Au XIVe siècle, la ville n'est pas épargnée par les famines, la peste noire et la guerre en Europe. Comme tout le Rouergue, elle passe sous domination anglaise en 1360 (traité de Brétigny), entre dans la principauté d'Aquitaine, avant de réintégrer le domaine royal en 1370. Elle redevient ville-marché puisqu'à la fin de l'époque médiévale (1437), ses foires annuelles (du Carême, du 6 mai) sont fréquentées par les marchands du Languedoc, du Roussillon, de l'Espagne. La cité produit des draps depuis le XVe siècle.
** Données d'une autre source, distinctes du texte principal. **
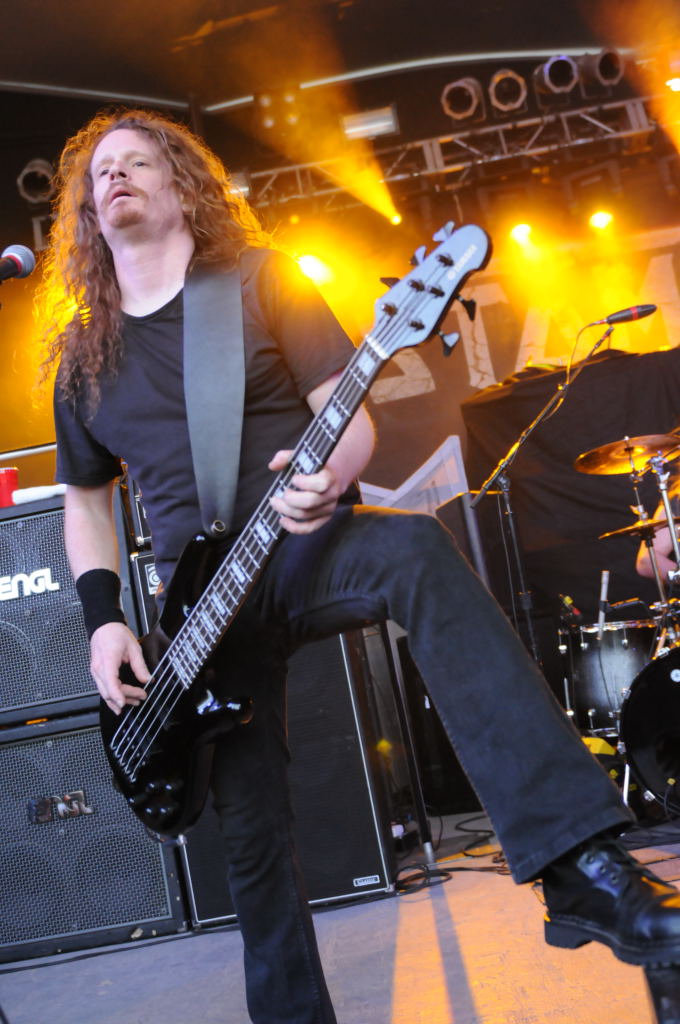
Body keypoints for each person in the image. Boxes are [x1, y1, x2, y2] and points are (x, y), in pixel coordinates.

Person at [39, 107, 680, 1024]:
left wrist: (327, 479)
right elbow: (86, 503)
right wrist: (104, 621)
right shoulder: (84, 356)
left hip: (299, 542)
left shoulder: (258, 281)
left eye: (140, 161)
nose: (116, 175)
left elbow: (350, 418)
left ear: (184, 188)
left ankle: (578, 864)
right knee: (255, 841)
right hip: (197, 614)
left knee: (413, 547)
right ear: (85, 213)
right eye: (101, 170)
A partir de 1562, Millau s'impose comme une place forte du calvinisme méridional. Les idées de la Réforme et les prêches des missionnaires cévenols ont commencé, dès 1558, à séduire les notables de la ville. Dès le début de la première guerre de Religion, les fortifications médiévales sont reconstruites, transformant Millau en citadelle. La gestion de la ville semble alors toute consacrée aux affaires militaires.
« L'Edit de pacification de 1576 ne peut rien changer au caractère tout protestant de Millau, ville forte, écrit l'historien Emmanuel Le Roy Ladurie. Dès 1573, un collège de tendance huguenote y était fondé ». La même année, les Etats généraux protestants se tiennent à Millau, rassemblant des villes et bourgs languedociens, cévenols, ainsi que quelques députés du pays d'Oïl. Pendant les guerres de Rohan (1620-1629), du nom du duc commandant le parti protestant en Languedoc, Millau est un point d'appui stratégique du soulèvement huguenot dans le Sud.
Après l'édit d'Alès en 1629, les huguenots doivent se replier, des familles de notables millavois sont contraintes à l'exil. Face aux dragonnades en Rouergue, les protestants de Millau abjurent collectivement en 1685 dans l'église Notre-Dame.
Les guerres de religion ont été pour la ville « un temps fort calamiteux et misérable », écrit le « calviniste de Millau » dans ses Mémoires.